Replicate's pricing model: per-second GPU time, not per-token
Every other major inference API in this comparison set (OpenAI, Anthropic, Fireworks, Together, Groq for LLMs) bills primarily on **tokens in / tokens out**. Replicate doesn't. Replicate bills on **wall-clock seconds of GPU time** the model spends executing your prediction, multiplied by the per-second rate of the GPU class the model runs on. A FLUX.1 image that takes **3.2 seconds** on an Nvidia L40S at roughly **$0.000975/sec** costs about **$0.003** for that image. An SDXL generation that takes **6 seconds** on the same hardware costs about **$0.006**. A Llama 3.3 70B completion that runs **12 seconds** on an A100 (~$0.001400/sec) costs about **$0.017** for that call.
This changes rate-limit planning fundamentally. On OpenAI, your bill scales with output length.

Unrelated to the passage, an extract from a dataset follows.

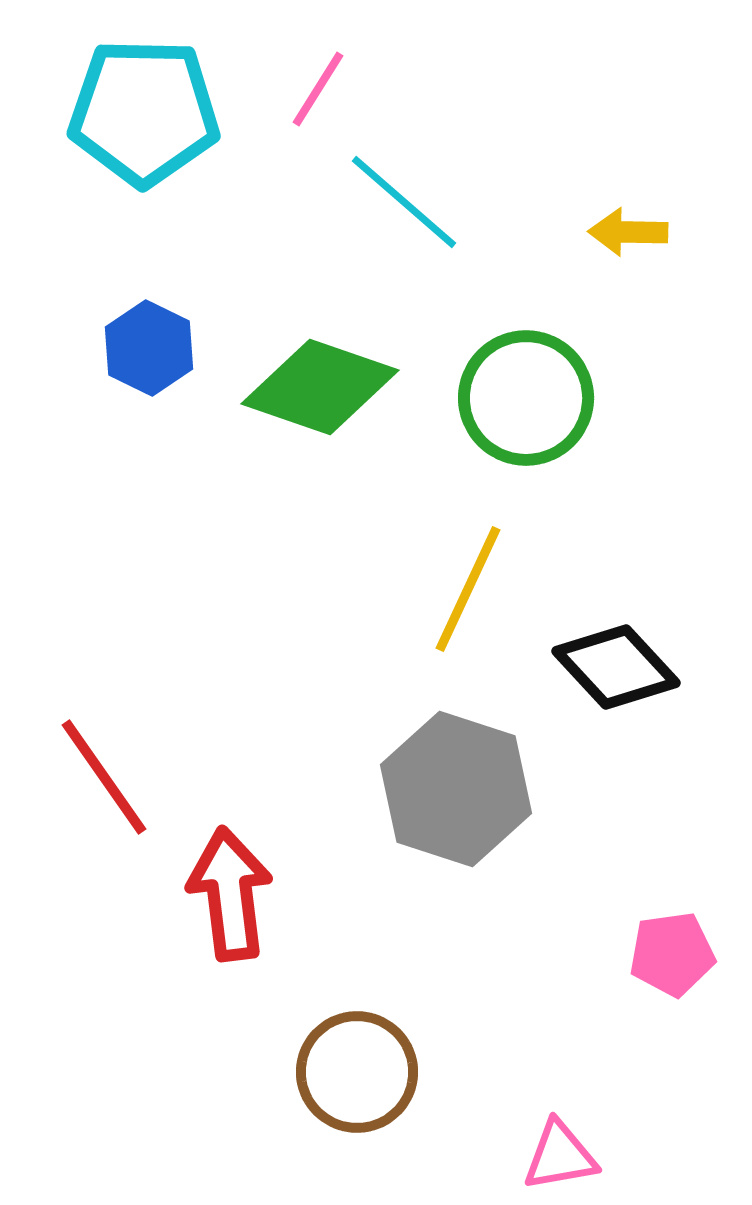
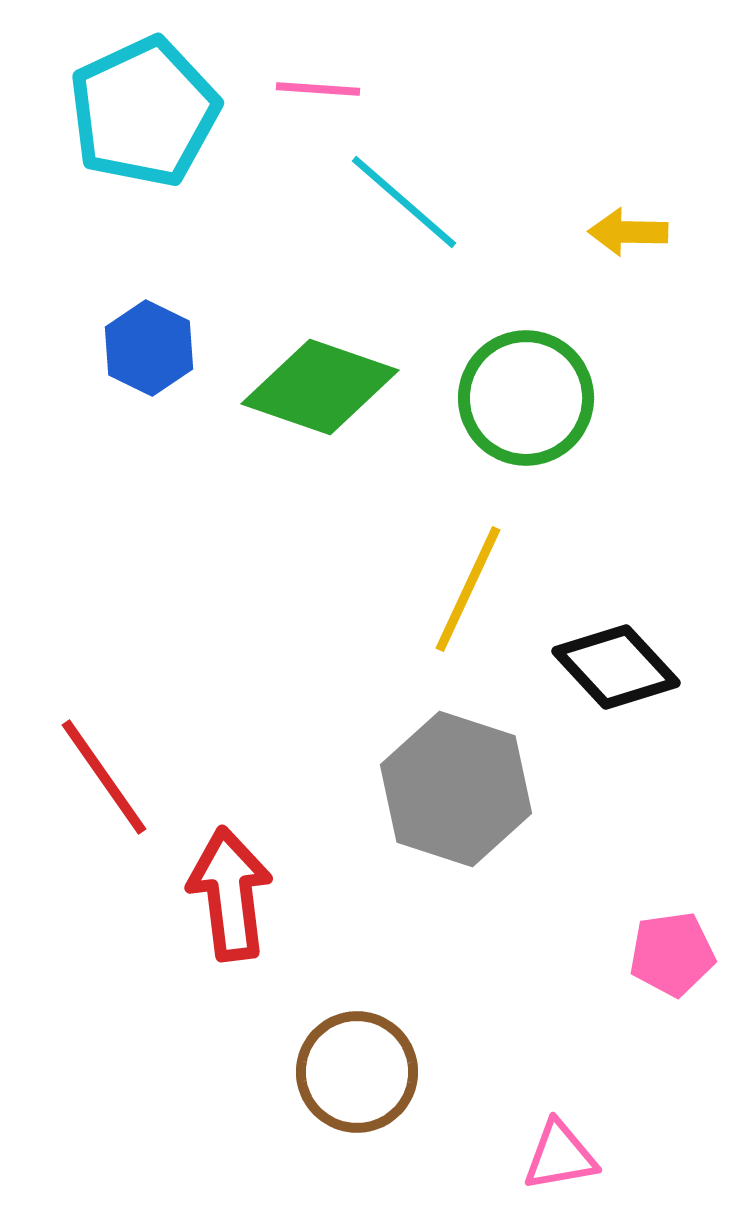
pink line: rotated 62 degrees clockwise
cyan pentagon: rotated 26 degrees counterclockwise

On Replicate, **your bill scales with how long the model is running** — which is a function of (a) input size, (b) sampler steps or generation tokens, (c) which GPU class it's on, and (d) the model's underlying efficiency. A poorly-tuned prompt that requires 50 sampler steps to converge costs 2.5x what a well-tuned prompt requiring 20 steps costs, on the exact same hardware. Steps and tokens are levers; so is GPU class selection.
For LLMs hosted on Replicate (Llama family, Qwen family, DeepSeek family, Mistral family) the bill is sometimes computed as **per output token** for the most popular hosted versions and **per second of GPU time** for the long tail. Check each model's page — the pricing block at the top of replicate.com/<owner>/<model> shows the billing unit explicitly. For image and video models the answer is almost always per-second of GPU time.